Peristiwa kurban ini senantiasa tidak lepas dari sejarah kehidupan nabi Ibrahim dan putranya nabi Ismail. Meski Ismail merupakan putra satu-satunya nabi Ibrahim, namun ia harus rela mengurbankan demi janjiNya dan tuhan dalam bentuk nazarnya pada suatu ketika. Ini adalah ujian untuk menguji keikhlasan dan ketulusannya beribadah kepada Allah.
Inti kurban adalah keikhlasan untuk berbagi dengan orang lain dalam bentuk pemotongan hewan. Bukan dilakukan bukan atas dasar pamer agar orang lain tahu bahwa dia adalah orang yang mampu. Tidak, agama tidak menganjurkan atas dasar itu. Agama menganjurkan dengan rasa iklhas dan tulus.
Jadi kita dapat menyimpulkan bahwa berkurban adalah sama halnya dengan berkorban. Berkurban merupakan salah satu bukti kecintaan kita kepada Allah SWT. Dari sebuah pengorbanan itu kita dapat menilai seberapa besar ukuran kecintaan dan kebaktian kita.
Cinta tidak hanya cukup di ucapkan hanya dengan janji dan sebuah pengakuan. Kita bisa saja mengaku dengan demi ini dan itu.

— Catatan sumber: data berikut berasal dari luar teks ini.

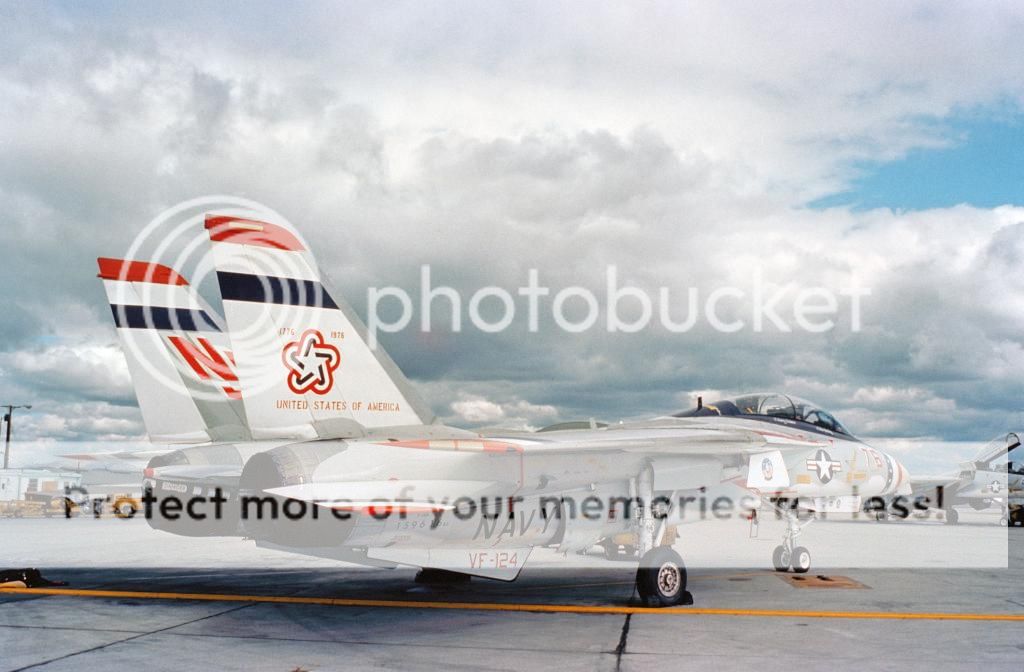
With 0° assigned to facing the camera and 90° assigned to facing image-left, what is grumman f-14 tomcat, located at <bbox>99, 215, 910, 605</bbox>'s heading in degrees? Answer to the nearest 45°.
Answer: approximately 225°
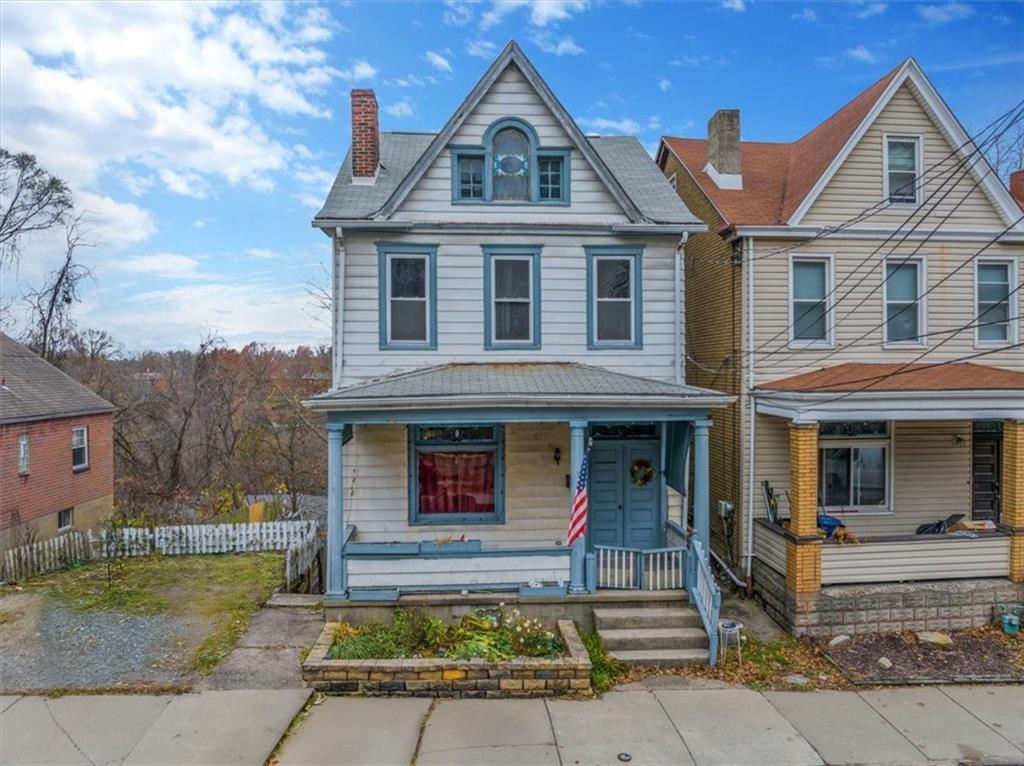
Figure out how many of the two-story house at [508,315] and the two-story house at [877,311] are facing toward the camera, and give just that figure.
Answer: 2

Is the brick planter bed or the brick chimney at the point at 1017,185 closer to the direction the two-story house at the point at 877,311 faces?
the brick planter bed

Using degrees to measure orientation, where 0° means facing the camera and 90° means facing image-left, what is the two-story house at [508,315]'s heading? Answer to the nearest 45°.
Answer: approximately 0°

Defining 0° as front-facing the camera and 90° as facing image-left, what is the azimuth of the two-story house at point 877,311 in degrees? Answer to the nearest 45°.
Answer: approximately 0°

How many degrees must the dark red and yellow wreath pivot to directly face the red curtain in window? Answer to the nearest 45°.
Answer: approximately 90° to its right

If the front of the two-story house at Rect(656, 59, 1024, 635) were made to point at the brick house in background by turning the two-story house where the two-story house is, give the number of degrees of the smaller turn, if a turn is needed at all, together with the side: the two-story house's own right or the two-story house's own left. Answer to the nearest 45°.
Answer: approximately 90° to the two-story house's own right

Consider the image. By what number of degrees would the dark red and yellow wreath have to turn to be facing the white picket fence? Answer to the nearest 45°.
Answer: approximately 90° to its right

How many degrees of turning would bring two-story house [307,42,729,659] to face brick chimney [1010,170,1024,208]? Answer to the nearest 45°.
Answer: approximately 90° to its left

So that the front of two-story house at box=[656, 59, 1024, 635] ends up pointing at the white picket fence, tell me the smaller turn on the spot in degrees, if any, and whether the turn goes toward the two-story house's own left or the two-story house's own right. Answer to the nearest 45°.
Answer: approximately 90° to the two-story house's own right

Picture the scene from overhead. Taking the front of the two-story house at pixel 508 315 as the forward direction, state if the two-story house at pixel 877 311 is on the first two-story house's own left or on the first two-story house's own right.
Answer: on the first two-story house's own left
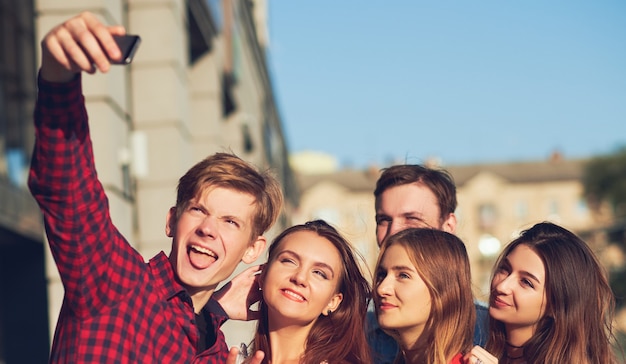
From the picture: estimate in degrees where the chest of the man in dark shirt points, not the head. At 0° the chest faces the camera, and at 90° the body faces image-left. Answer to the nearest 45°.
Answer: approximately 45°

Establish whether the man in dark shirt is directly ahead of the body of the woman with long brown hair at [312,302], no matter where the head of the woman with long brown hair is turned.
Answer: no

Namun tanpa melakukan sebuah pengorbanan yang tulus, pernyataan tersebut sangat tidak dapat dipercaya. Itu adalah cinta yang menipu. Atau pura-pura cinta.
Tidak ada istilah untung dan ruginya dalam konteks pengorbanan. Di sana yang ada hanyalah sebuah kata tulus. Pengorbanan senantiasa dilakukan oleh orang-orang yang tulus. Bukan dilakukan oleh sekedar pengakuan dan umbaran janji. Bahkan dalam pengorbanan tidak ada tawar menawar, terkadang nyawa pun ia rela jika itu sebuah pengorbanan yang tulus untuk sebuah pembuktian.

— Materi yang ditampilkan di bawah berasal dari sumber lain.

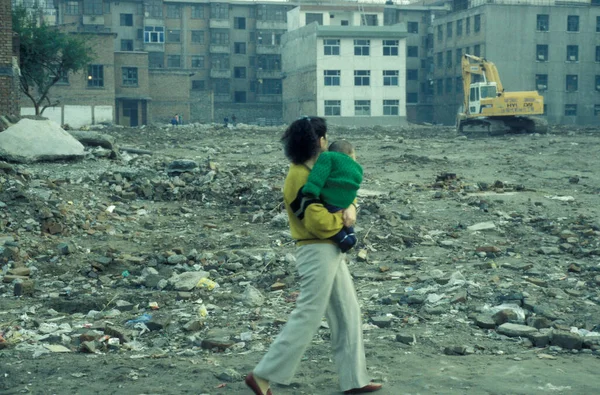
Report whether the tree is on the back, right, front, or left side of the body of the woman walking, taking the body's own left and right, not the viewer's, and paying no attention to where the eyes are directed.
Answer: left

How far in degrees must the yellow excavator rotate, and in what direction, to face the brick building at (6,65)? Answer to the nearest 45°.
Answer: approximately 45° to its left

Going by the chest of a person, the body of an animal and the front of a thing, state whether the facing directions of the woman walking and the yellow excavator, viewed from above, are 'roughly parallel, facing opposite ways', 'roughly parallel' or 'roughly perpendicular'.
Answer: roughly parallel, facing opposite ways

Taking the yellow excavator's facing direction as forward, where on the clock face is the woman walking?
The woman walking is roughly at 9 o'clock from the yellow excavator.

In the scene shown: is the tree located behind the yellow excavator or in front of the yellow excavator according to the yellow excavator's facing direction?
in front

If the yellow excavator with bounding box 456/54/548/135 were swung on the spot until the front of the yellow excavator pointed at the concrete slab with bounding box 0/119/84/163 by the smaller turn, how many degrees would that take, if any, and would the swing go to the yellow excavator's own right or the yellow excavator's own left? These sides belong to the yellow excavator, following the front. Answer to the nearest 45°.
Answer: approximately 90° to the yellow excavator's own left

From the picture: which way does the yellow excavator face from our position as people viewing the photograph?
facing to the left of the viewer

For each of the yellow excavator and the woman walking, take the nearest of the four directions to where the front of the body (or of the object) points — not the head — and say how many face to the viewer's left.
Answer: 1

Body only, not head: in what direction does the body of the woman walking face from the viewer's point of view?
to the viewer's right
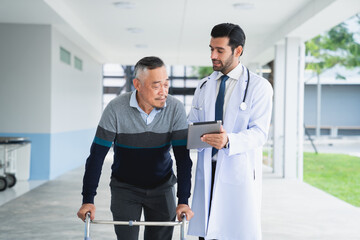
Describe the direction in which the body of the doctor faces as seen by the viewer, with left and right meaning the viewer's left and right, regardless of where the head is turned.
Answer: facing the viewer and to the left of the viewer

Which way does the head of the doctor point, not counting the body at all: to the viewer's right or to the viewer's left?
to the viewer's left

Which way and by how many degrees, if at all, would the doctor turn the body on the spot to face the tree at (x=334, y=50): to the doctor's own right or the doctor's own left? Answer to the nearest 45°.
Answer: approximately 135° to the doctor's own right

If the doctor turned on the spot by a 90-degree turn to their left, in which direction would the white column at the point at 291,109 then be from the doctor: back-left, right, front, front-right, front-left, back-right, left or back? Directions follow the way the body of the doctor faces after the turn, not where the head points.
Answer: back-left

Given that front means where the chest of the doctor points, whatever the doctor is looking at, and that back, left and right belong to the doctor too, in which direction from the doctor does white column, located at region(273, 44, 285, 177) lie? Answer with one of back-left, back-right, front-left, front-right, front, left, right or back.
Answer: back-right
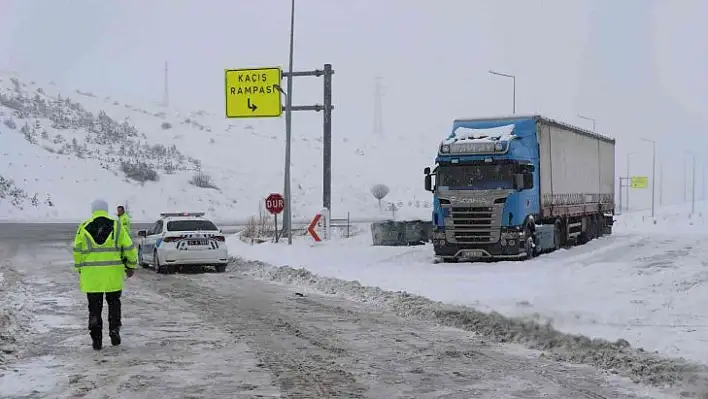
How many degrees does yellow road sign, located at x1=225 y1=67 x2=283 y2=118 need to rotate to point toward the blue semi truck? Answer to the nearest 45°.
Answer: approximately 45° to its left

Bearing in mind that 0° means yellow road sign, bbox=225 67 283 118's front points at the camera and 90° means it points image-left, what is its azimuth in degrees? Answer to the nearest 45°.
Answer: approximately 0°

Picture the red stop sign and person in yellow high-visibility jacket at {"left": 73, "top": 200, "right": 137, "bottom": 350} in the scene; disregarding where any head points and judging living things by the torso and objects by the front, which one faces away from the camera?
the person in yellow high-visibility jacket

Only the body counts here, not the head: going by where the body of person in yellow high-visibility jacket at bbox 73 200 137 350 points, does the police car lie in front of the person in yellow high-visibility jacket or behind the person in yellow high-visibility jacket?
in front

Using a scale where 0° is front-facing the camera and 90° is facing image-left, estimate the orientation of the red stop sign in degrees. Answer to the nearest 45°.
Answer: approximately 0°

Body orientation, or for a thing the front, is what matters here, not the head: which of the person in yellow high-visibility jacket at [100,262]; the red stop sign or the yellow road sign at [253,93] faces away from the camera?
the person in yellow high-visibility jacket

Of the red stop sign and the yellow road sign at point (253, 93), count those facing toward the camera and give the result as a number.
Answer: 2

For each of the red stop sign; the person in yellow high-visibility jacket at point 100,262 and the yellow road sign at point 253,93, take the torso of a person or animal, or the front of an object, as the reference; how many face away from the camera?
1

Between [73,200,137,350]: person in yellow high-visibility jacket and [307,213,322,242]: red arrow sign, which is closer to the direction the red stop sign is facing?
the person in yellow high-visibility jacket

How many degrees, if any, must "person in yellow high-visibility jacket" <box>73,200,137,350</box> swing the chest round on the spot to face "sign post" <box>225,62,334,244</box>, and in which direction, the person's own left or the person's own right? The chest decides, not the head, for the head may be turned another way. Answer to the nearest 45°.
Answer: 0° — they already face it

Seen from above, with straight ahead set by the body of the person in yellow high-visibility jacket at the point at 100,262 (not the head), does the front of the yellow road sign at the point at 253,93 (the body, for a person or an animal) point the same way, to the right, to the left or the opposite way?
the opposite way

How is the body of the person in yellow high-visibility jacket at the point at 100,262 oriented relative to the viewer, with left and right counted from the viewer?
facing away from the viewer
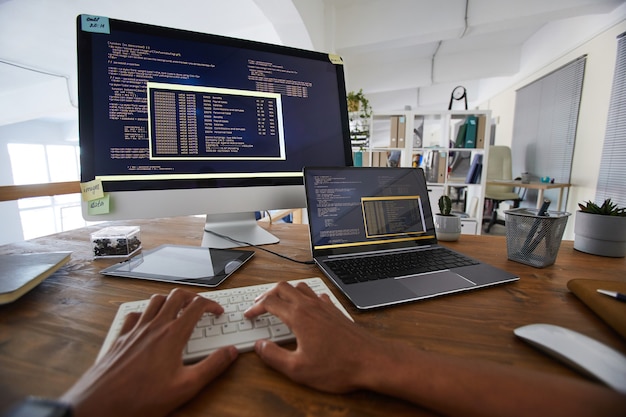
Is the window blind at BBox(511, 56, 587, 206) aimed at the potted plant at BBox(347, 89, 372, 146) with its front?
yes

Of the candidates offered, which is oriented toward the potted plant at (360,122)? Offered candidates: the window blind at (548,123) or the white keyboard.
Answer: the window blind

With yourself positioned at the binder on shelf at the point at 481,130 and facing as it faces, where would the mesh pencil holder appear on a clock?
The mesh pencil holder is roughly at 12 o'clock from the binder on shelf.

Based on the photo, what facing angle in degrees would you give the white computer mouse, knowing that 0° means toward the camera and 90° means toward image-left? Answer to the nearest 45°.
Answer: approximately 135°

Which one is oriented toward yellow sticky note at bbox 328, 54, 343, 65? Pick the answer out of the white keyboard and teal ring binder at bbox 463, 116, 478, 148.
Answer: the teal ring binder

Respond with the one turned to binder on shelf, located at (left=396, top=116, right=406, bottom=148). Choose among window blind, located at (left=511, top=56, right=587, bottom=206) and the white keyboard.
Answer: the window blind

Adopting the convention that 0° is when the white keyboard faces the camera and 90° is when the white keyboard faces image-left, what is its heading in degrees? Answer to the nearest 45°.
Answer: approximately 0°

Begitulah yang dilakukan oleh nabi Ibrahim dan putranya Ismail. Keduanya siap dan rela melakukan pengorbanan atas dasar dan bukti kecintaannya kepada Allah. Bahkan bukan hanya soal apa yang dia miliki, untuk berkorban dan berkurban kepada Allah, ia rela kehilangan apapun, bahkan anak semata wayangnya. Jika Allah yang mentakdirkan ia rela kehilangannya. Begitulah sebuah ketulusan cintanya kepada Allah.
Seharusnya begitulah prinsip dari berkorban. Melakukan sesuatu hal dengan tulus dan hanya berharap balasan hanya sama Allah. Bukan untuk sebuah pamer agar terlihat kita melebihi daripada orang lain. Jangan selalu menganggap orang lain yang hanya membutuhkan anda. Akan ada saatnya anda perlu tangan orang lain untuk menolong anda.
Pemimpin yang selalu berkata "cinta" terhadap rakyat dan tanah air. Tetapi tidak pernah menunjukkan pengorbanan untuk berbuat untuk rakyat, pun akan diragukan ketulusannya mengurus rakyat.
Ya, artinya setiap pengorbanan dan kurban sejatinya hanya karena ketulusan ibdah dan kecintaan kepada Allah. Tidak sebagai upaya untuk menonjolkan diri dari kalangan sosial.